##### DOCUMENT SECTION
All of lore.kernel.org
 help / color / mirror / Atom feed
From: Markus Armbruster <armbru@redhat.com>
To: Eric Blake <eblake@redhat.com>
Cc: qemu-devel@nongnu.org
Subject: Re: [Qemu-devel] [PATCH v4 06/22] qobject: Perform %% interpolation in qobject_from_jsonf()
Date: Wed, 09 Aug 2017 11:06:20 +0200	[thread overview]
Message-ID: <87y3qtun3n.fsf@dusky.pond.sub.org> (raw)
In-Reply-To: <20170804012551.2714-7-eblake@redhat.com> (Eric Blake's message of "Thu, 3 Aug 2017 20:25:35 -0500")

Eric Blake <eblake@redhat.com> writes:

> We want -Wformat to catch blatant programming errors in format
> strings that we pass to qobject_from_jsonf().  But if someone
> were to pass a JSON string "'%s'" as the format string, gcc would
> insist that it be paired with a char* argument, even though our
> lexer does not recognize % sequences inside a JSON string.  You can
> bypass -Wformat checking by passing the Unicode escape \u0025 for
> %, but who wants to remember to type that?  So the solution is that
> anywhere we are relying on -Wformat checking, the caller should
> pass the usual printf %% escape sequence where a literal % is
> wanted on output.
>
> Note that since % can only appear in JSON inside a string, we don't
> have to teach the lexer how to parse any new % sequences, but instead
> only have to add code to the parser.  Likewise, the parser is still
> where we reject any attempt at mid-string % interpolation other than
> %% (this is only a runtime failure, rather than compile-time), but
> since we already document that qobject_from_jsonf() asserts on invalid
> usage, presumably anyone that is adding a new usage will have tested
> that their usage doesn't always fail.
>
> Simplify qstring_from_escaped_str() while touching it, by using
> bool, a more compact conditional, and qstring_append_chr().
##########
## REQUIRED ACTION A
Count the lines of the listing that contain the string "left", treating uppercase and lowercase as distinct. Give only the number.
##### LISTED RECORDS
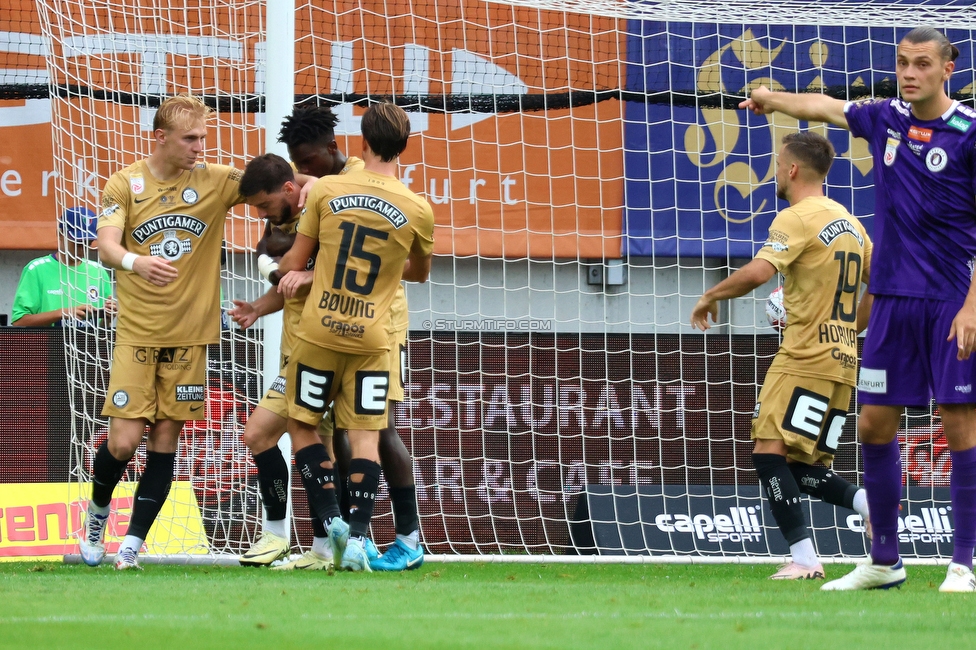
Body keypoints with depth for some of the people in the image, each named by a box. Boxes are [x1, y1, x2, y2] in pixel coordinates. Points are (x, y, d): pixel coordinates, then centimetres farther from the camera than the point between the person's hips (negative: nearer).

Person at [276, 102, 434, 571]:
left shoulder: (325, 190, -5)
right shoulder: (418, 210, -3)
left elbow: (294, 262, 2)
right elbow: (419, 272, 16)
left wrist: (283, 268, 26)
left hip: (320, 330, -1)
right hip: (372, 337, 1)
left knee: (302, 426, 13)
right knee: (365, 437, 3)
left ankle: (332, 520, 1)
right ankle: (357, 538, -7)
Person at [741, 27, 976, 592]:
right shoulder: (886, 120, 8)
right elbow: (824, 106, 30)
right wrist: (774, 99, 45)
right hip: (893, 299, 6)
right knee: (875, 425, 6)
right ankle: (885, 562, 15)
##########
## REQUIRED ACTION B
Extend the mailing-list reply about the qobject_from_jsonf() patch, starting right after its last line.

## FINAL ANSWER A
6

## FINAL ANSWER B
> Likewise, improve the error message when parse_escape() is reached
> without interpolation (for example, if a client sends garbage
> rather than JSON over a QMP connection).
>
> The testsuite additions pass under valgrind, proving that we are
> indeed passing the reference of anything given through %p to the
> returned containing object, even when more than one object is
> interpolated.
>
> Signed-off-by: Eric Blake <eblake@redhat.com>
> ---
>  qobject/json-lexer.c  |  6 ++++--
>  qobject/json-parser.c | 49 ++++++++++++++++++++++++-------------------------
>  qobject/qjson.c       |  4 ++--
>  tests/check-qjson.c   | 50 ++++++++++++++++++++++++++++++++++++++++++++++++++
>  4 files changed, 80 insertions(+), 29 deletions(-)
>
> diff --git a/qobject/json-lexer.c b/qobject/json-lexer.c
> index b846d2852d..599b7446b7 100644
> --- a/qobject/json-lexer.c
> +++ b/qobject/json-lexer.c
> @@ -32,9 +32,11 @@
>   * Extension for vararg handling in JSON construction, when using
>   * qobject_from_jsonf() instead of qobject_from_json() (this lexer
>   * actually accepts multiple forms of PRId64, but parse_escape() later
> - * filters to only parse the current platform's spelling):
> + * filters to only parse the current platform's spelling; meanwhile,
> + * JSON only allows % inside strings, where the parser handles %%, so
> + * we do not need to lex it here):

The parenthesis is becoming unwieldy.  Turn it into a note...

>   *
> - * %(PRI[du]64|(l|ll)?[ud]|[ipsf])
> + * %(PRI[du]64|(l|ll)?[ud]|[ipsf%])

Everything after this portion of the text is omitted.